Pohon membantu menyerap karbon, menghasilkan oksigen, menjaga ketersediaan air tanah, mengurangi suhu udara, serta menciptakan lingkungan yang lebih teduh dan nyaman.

Lebih dari itu, pohon adalah simbol harapan. Setiap bibit yang ditanam hari ini merupakan investasi jangka panjang bagi anak cucu kkita

Mereka akan menikmati udara yang lebih bersih, lingkungan yang lebih sehat, dan kota yang lebih hijau karena kepedulian yang kita tunjukkan saat ini.

BACA JUGA:  KASUS BESAR DI BATAM! Satgas PKH Tinjau Langsung Penyelundupan Minerba di Batam

Gerakan “Satu Rumah Satu Pohon” juga dapat menjadi sarana pendidikan lingkungan bagi keluarga.

Anak-anak akan belajar mencintai alam sejak dini, memahami pentingnya menjaga keseimbangan ekosistem, dan tumbuh menjadi generasi yang bertanggung jawab terhadap lingkungan.

Namun menjaga lingkungan tidak berhenti pada menanam pohon. Kesadaran untuk tidak membuang sampah sembarangan, mengurangi penggunaan plastik sekali pakai, menjaga kebersihan drainase, menghemat energi, dan melindungi kawasan hijau juga harus menjadi bagian dari gaya hidup masyarakat.

Redaksi meyakini bahwa menjaga lingkungan adalah tanggung jawab moral bersama. Alam telah memberikan banyak manfaat bagi kehidupan manusia.

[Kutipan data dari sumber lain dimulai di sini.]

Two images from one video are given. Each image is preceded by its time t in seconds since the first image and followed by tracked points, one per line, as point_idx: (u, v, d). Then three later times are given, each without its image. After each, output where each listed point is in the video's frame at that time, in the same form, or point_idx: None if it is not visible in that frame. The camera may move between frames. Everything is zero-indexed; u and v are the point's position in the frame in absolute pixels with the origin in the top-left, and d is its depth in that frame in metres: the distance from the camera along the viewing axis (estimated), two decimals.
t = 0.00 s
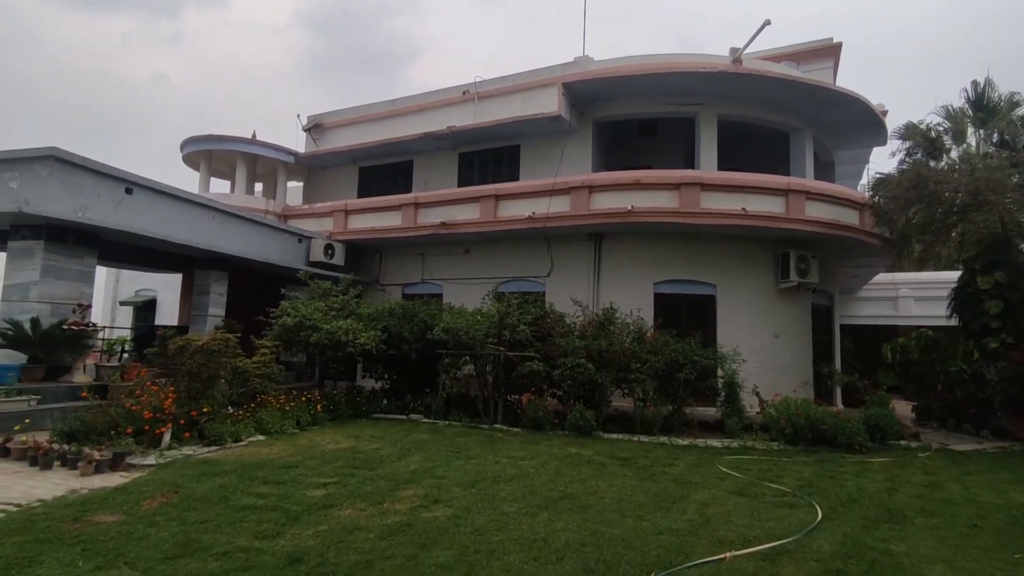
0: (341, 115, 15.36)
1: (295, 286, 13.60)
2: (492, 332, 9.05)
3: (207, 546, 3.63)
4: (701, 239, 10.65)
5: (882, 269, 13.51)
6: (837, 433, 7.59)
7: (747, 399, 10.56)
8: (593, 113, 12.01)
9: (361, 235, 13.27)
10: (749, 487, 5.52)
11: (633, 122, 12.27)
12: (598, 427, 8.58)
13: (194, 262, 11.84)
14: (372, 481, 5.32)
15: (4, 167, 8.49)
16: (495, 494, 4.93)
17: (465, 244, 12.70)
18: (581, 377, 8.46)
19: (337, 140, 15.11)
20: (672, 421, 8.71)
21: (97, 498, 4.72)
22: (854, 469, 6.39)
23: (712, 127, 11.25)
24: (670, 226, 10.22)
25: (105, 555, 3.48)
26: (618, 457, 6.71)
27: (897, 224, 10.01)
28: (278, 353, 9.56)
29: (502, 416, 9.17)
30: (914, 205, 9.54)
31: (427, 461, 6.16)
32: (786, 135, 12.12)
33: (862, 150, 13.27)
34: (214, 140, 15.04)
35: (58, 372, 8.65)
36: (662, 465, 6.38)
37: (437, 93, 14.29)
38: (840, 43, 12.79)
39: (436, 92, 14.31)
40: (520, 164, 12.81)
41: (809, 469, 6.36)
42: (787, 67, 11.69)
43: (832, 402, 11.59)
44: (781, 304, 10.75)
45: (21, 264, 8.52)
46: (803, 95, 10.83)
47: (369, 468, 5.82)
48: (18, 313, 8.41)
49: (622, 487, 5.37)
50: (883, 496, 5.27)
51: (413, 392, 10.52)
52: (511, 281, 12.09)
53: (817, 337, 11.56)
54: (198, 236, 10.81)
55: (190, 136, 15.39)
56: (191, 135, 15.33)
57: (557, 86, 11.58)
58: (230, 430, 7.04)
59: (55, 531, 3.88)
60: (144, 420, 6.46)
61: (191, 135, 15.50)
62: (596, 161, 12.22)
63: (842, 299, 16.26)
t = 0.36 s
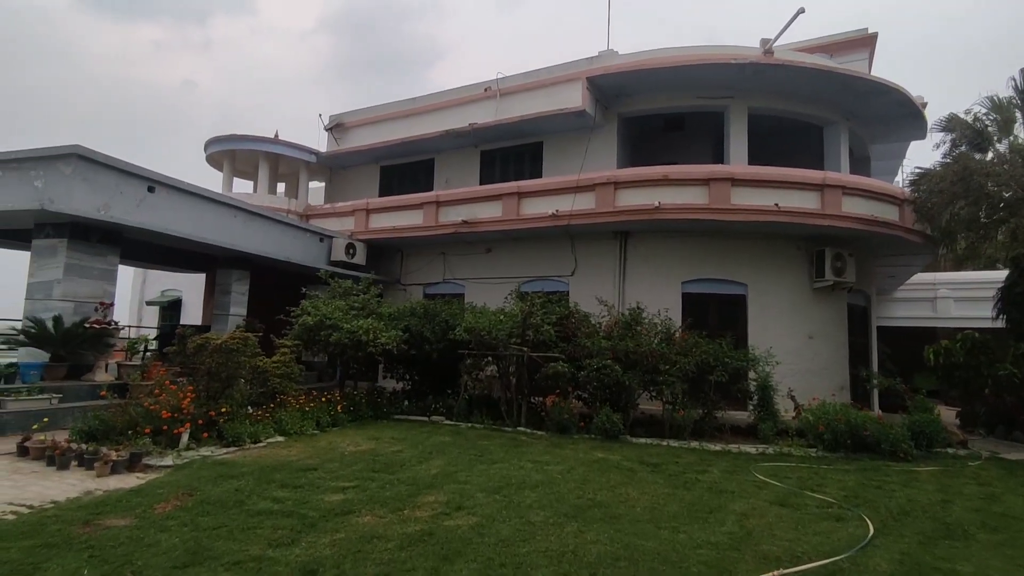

BACA JUGA:  Pemko Batam Akan Bangun 300 TPS Komunal, Solusi Atasi Penumpukan Sampah di Permukiman

Sudah sepatutnya kita merawat, menjaga, dan melestarikannya dengan tindakan nyata, bukan sekadar slogan.

Melalui peringatan Hari Lingkungan Hidup Sedunia 2026, Redaksi mengajak seluruh masyarakat Batam untuk menjadikan kepedulian lingkungan sebagai gerakan bersama.

Mulailah dari langkah sederhana di rumah masing-masing. Tanam satu pohon, rawat dengan penuh tanggung jawab, dan jadikan lingkungan sekitar lebih hijau dan nyaman.

Mari wujudkan Gerakan Batam Asri. Karena masa depan lingkungan tidak ditentukan oleh apa yang kita rencanakan, melainkan oleh apa yang kita lakukan hari ini.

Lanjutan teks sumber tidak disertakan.